Tryon, (Tom) Thomas (January 14, 1926 – September 4, 1991) was an American film and television actor famous as the Walt Disney television character Texas John Slaughter (1958-1961), as well as author of several science fiction, horror, and mystery novels. He was born Thomas Tryon in Hartford, Connecticut. He is usually credited and listed as an author under his birth name.
Tom Tryon is often erroneously identified as the son of silent screen actor Glenn Tryon – his actual father was Arthur Lane Tryon, a clothier.
Tryon's film roles were mostly in B-horror and science fiction films, most notably I Married a Monster From Outer Space (1958) and Moon Pilot (1962), and in westerns, especially Three Violent People (1956), with Charlton Heston, The Glory Guys and a remake of Winchester '73 (1967). His best role, however, is considered by many to have been in the 1965 film, In Harm's Way, which is itself considered one of the best films set in the period of World War II. He also appeared, among many other stars, in The Longest Day, one of the central films of the World War 2 generation. Darryl F. Zanuck saved 20th Century Fox with it, after the disaster of Cleopatra.
In 1962, Tom Tryon was cast to play the role of Stephen Burkett (“Adam”) in the unfinished Marilyn Monroe-Dean Martin comedy film, Something's Got to Give, directed by George Cukor, but lost that role after Monroe was fired from the movie. The part went to Chuck Connors when the film was finally completed as Move Over, Darling with Doris Day and James Garner. (Completed footage from the Monroe version has recently been released on video and DVD in the documentary Marilyn: The Final Days.) He was also considered but eventually passed over for the role of Janet Leigh's lover, Sam Loomis, in the classic thriller, Psycho.

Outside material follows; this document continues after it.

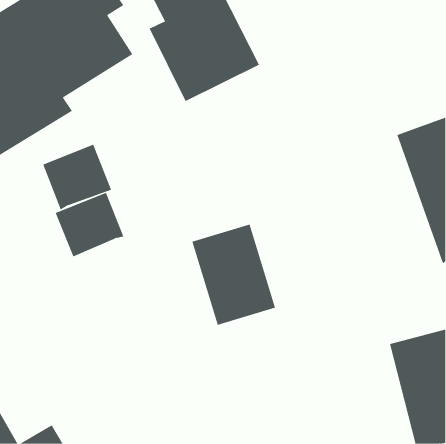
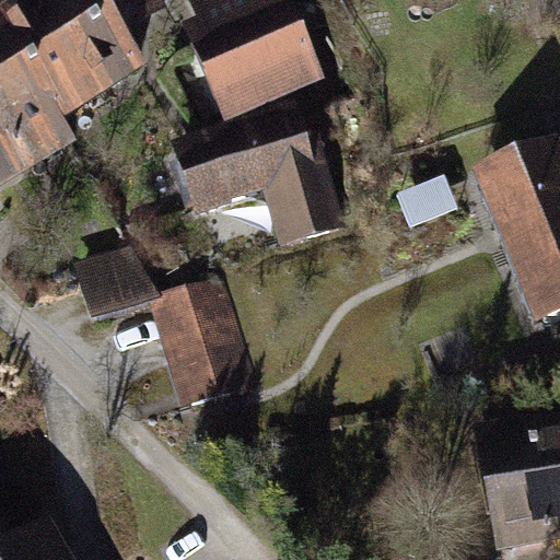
building: none -> [175,105,342,252]
building: [42,144,112,210] -> none
building: [192,224,276,326] -> [143,272,247,398]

Television roles included the Texas John Slaughter series which ran on The Wonderful World of Disney in the 1950s (based on actual historical figure John Slaughter), guest appearances on The Virginian and The Big Valley, and a live television performance of The Fall of the House of Usher. He also co-wrote a song, “I Wish I Was,” which appeared on an obscure record by Dick Kallman, star of the short-lived and now largely forgotten 1965 television sitcom, Hank.

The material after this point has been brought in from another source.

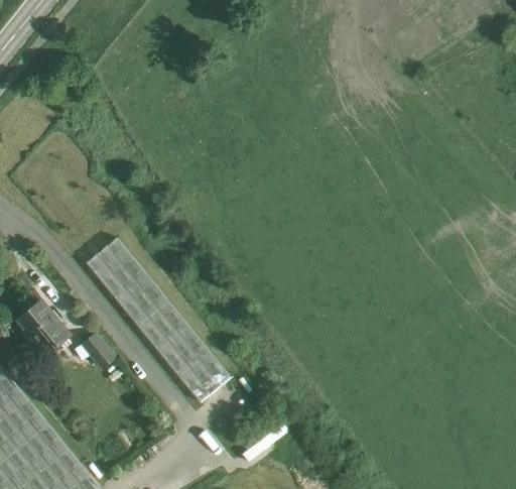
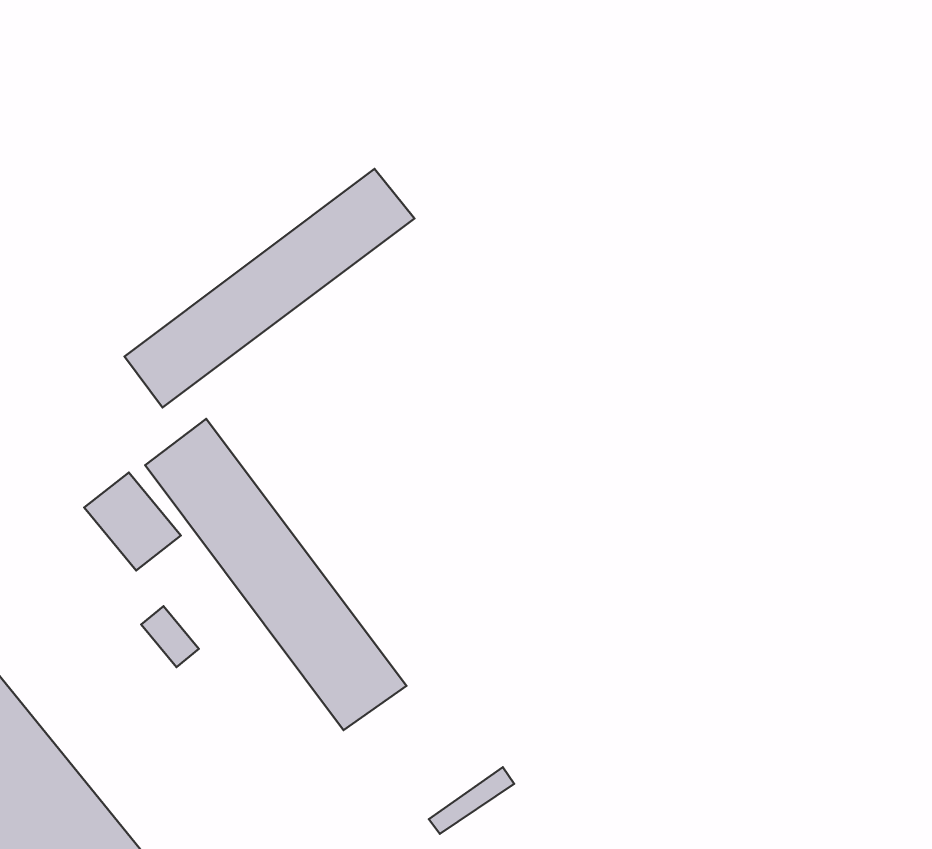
building: none -> [125,169,414,408]
building: [18,301,71,355] -> [84,472,181,571]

Tryon was nominated for a Golden Globe in 1963 for his role in The Cardinal, but the honor barely compensated for the trauma and abuse he suffered at the hands of director Otto Preminger. At one point during filming, Preminger actually fired Tryon in front of his parents when they visited the set, then rehired him after being satisfied that Tryon had been sufficiently humiliated.

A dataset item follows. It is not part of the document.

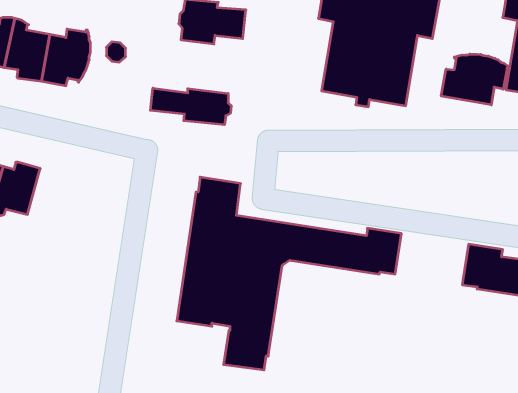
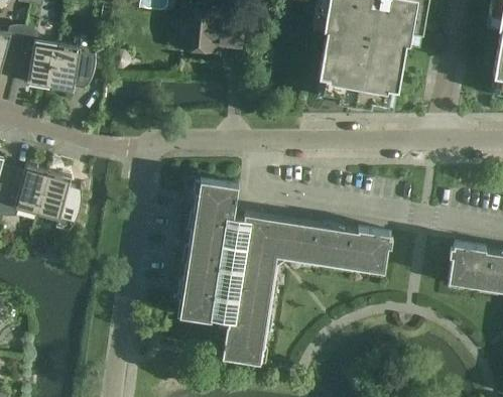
building: [441,54,510,105] -> none
building: [150,88,231,125] -> none
building: none -> [36,171,82,234]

Disillusioned with acting, Tryon retired from the profession in 1969 and began writing horror and mystery novels. He was successful, overcoming skepticism about a classically handsome movie star suddenly turning novelist. His best-known work is The Other (1971), about a boy whose evil twin brother may or may not be responsible for a series of deaths in a small rural community in the 1930s. The novel was adapted as a film the following year, starring Diana Muldaur, Uta Hagen, and John Ritter. Harvest Home, about the dark pagan rituals being practiced in a small New England town, was adapted as The Dark Secret of Harvest Home, a television mini-series starring Bette Davis, in 1978. An extensive critical analysis of Tryon's horror novels can be found in S. T. Joshi's book The Modern Weird Tale (2001).
The fictional town of Pequot Landing (named no doubt after the Mashantucket Pequot Tribe), Connecticut, figures central in Tryon's novel The Other, and indirectly referenced in the novel Night of the Moonbow.
His other novels include Crowned Heads, a collection of novellas inspired by the legends of Hollywood. The first of these novellas, Fedora, about a reclusive former film actress whose relationship with her plastic surgeon is similar to that between a drug addict and her pusher, was later filmed by Billy Wilder. Though the film was only moderately successful, it is considered by many to be a minor classic of the thriller and horror genres. Another novella in the collection was based on the murder of former silent screen star Ramon Novarro. Lady, written in 1975, concerns the friendship between an eight-year-old boy and a charming widow in 1930s New England and the secret he discovers about her. Many consider this to be Tryon's best work. His 1989 novel Night of the Moonbow tells the story of a boy driven to violent means by the constant harassment he receives at a summer boys camp. Night Magic, written in 1991 and posthumously published in 1995, is currently slated for a screen adaptation.
During the 1970s, Tryon was in a romantic relationship with Clive Clerk, one of the original cast members of A Chorus Line and an interior designer who decorated Tryon's Central Park West apartment, which was featured in Architectural Digest. Tryon was also involved in a relationship with Calvin Culver, also known as Casey Donovan, a gay porn star. Tryon reportedly spoke of an unseen lover throughout his life, a lover he had dubbed “Patrick Norton.” This Patrick resided in the dreams and imagination of Tryon and is the basis for many of his characters (all of which, notably, die horrific deaths.)
Tryon continued writing through the 1980s and 1990s, before dying at the age of sixty-five from a stomach cancer which had metastasized to his spine.